[EXERCISE TASKS]:
1. In the Anvil forum thread, what function creates Media objects containing images from Matplotlib, Seaborn or Pandas?
2. Please transcribe the Anvil forum thread word for word, starting with "Im in the processing" and going on through "data visualization libraries?".

[EXTRACTED TEXT]:

- Opening Delimiter -

Data visualizations from my jupyter notebook to display in my anvil app

Im in the processing of making an interface for my jupyter notebook gradient boosted regression model. After i can display my data on my app, can i also display the visualizations from my jupyter notebook to my anvil app using the same data visualization libraries?

-Tony

I believe you can run Anvil’s uplink on a jupyter notebook :

https://anvil.works/docs/uplink

That way you can send any data on your local machine to Anvil.

To expand on that: you can send the data that goes into making the plots, but you can also send the plots themselves as Media objects.

It’s often a good idea to use the client-side Plotly library (not least because it gives you Python event handlers so your plot can interact with the rest of your app). But you can use other plotting libraries too, on the server-side…

Matplotlib, Seaborn, Pandas

If you’re using Matplotlib, Seaborn or Pandas, you can create Media objects containing images by calling anvil.mpl_util.plot_image() (you don’t need to call plt.show())

- Closing Delimiter -

[PROVIDED RECORDS]:
- Opening Delimiter -

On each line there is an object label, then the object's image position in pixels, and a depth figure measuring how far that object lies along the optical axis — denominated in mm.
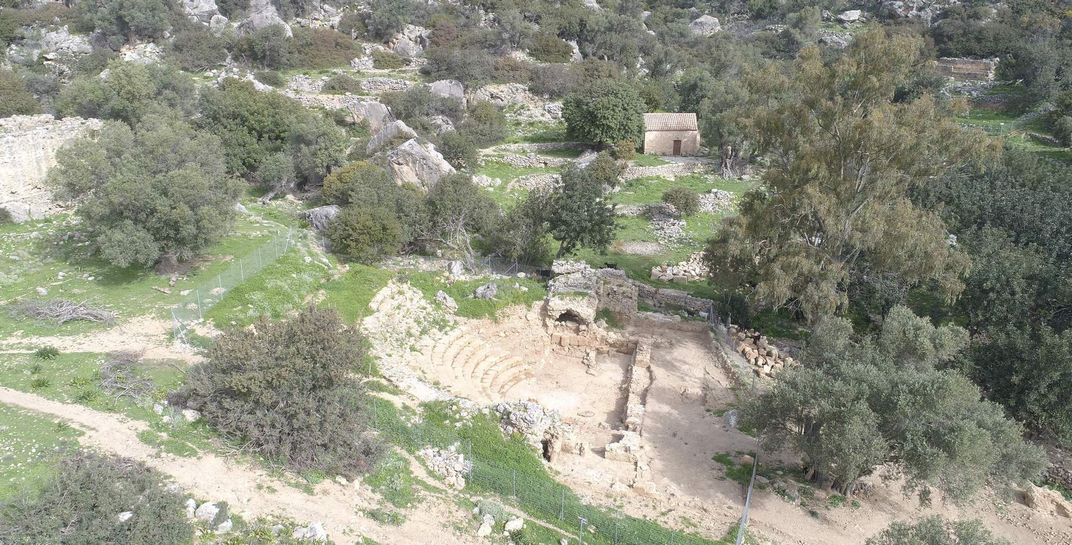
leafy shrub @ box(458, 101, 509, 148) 55281
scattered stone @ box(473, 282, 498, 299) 30109
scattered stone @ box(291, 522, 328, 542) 14906
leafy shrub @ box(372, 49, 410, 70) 73125
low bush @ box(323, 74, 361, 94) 63500
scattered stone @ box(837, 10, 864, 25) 100562
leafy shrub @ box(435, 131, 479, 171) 48781
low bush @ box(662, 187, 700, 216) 44750
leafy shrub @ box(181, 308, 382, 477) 17375
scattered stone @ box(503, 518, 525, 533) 16734
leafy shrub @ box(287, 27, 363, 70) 70500
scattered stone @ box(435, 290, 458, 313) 29516
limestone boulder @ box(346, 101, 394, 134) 56781
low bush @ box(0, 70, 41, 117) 43219
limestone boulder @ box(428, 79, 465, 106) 62875
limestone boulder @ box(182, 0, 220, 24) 76562
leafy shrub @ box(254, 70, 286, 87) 62906
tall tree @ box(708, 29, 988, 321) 24344
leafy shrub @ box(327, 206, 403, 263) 30859
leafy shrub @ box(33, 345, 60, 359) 20297
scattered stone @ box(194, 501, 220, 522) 14840
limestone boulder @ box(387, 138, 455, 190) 42125
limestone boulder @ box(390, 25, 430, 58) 77750
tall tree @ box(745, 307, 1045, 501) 17234
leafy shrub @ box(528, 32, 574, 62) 78312
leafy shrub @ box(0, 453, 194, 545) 13133
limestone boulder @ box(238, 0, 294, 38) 72688
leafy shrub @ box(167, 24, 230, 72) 65188
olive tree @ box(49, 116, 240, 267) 25594
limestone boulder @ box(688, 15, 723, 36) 100688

- Closing Delimiter -

[TASK-BY-TASK OUTPUTS]:
1. anvil.mpl_util.plot_image()

2.
Im in the processing of making an interface for my jupyter notebook gradient boosted regression model. After i can display my data on my app, can i also display the visualizations from my jupyter notebook to my anvil app using the same data visualization libraries?